Document excerpt:
EX-19 2 ex_635567.htm EXHIBIT 19 ex_635567.htm

Exhibit 19

 

FARMERS AND MERCHANTS BANCSHARES, INC.

INSIDER TRADING POLICY

 

 

Trading in the Companys Securities

 

Farmers and Merchants Bancshares, Inc., a Maryland Corporation (the “Company”) has adopted this Insider Trading Policy (this “Policy”) regarding trading by its personnel in the Company’s securities. This Policy applies to all members of the Board of Directors, officers, and employees of the Company and its subsidiaries.

 

The Need for a Policy

 

This Policy has been developed:

To educate all of the Company’s personnel;

To set forth guidelines for courses of action relating to transactions in the Company’s securities;

To protect the Company and its personnel against legal liability; and

To protect and preserve the Company’s reputation and those of its personnel for integrity and ethical conduct.

To do:
List every purpose that the insider trading policy above gives for why it was developed. The lines that come after this text aren't needed here.

Extracted material:
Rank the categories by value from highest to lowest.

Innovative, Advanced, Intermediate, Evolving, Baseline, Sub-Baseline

* * *

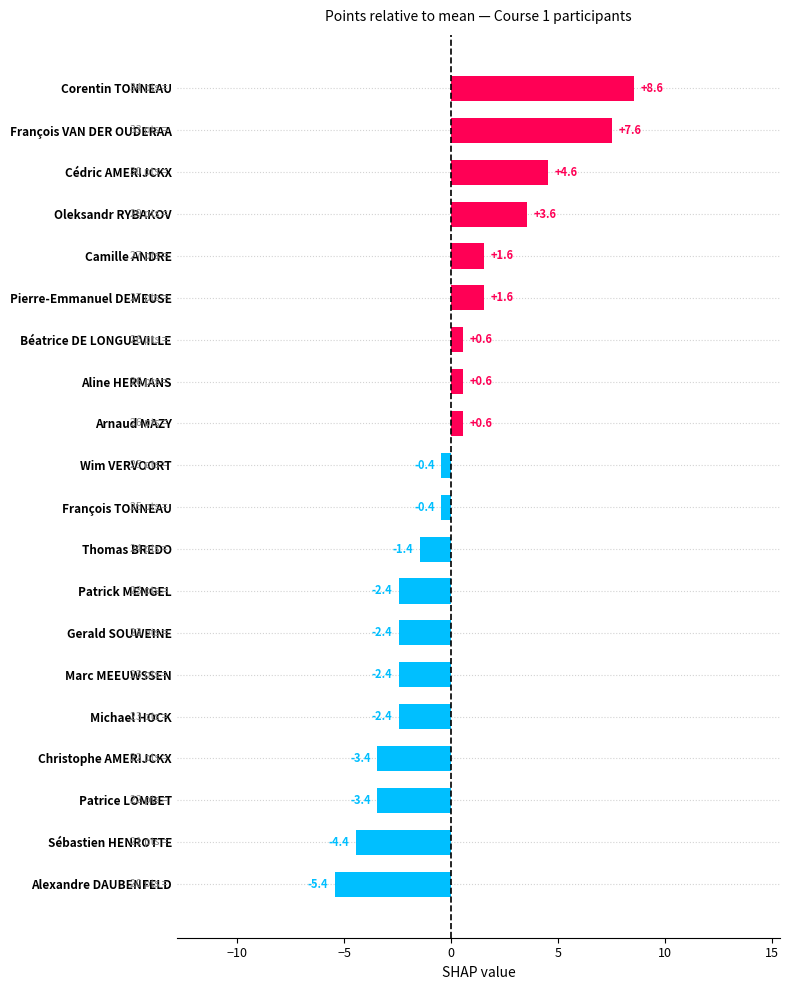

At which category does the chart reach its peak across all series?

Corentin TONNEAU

Result:
- To educate all of the Company's personnel
- To set forth guidelines for courses of action relating to transactions in the Company's securities
- To protect the Company and its personnel against legal liability
- To protect and preserve the Company's reputation and those of its personnel for integrity and ethical conduct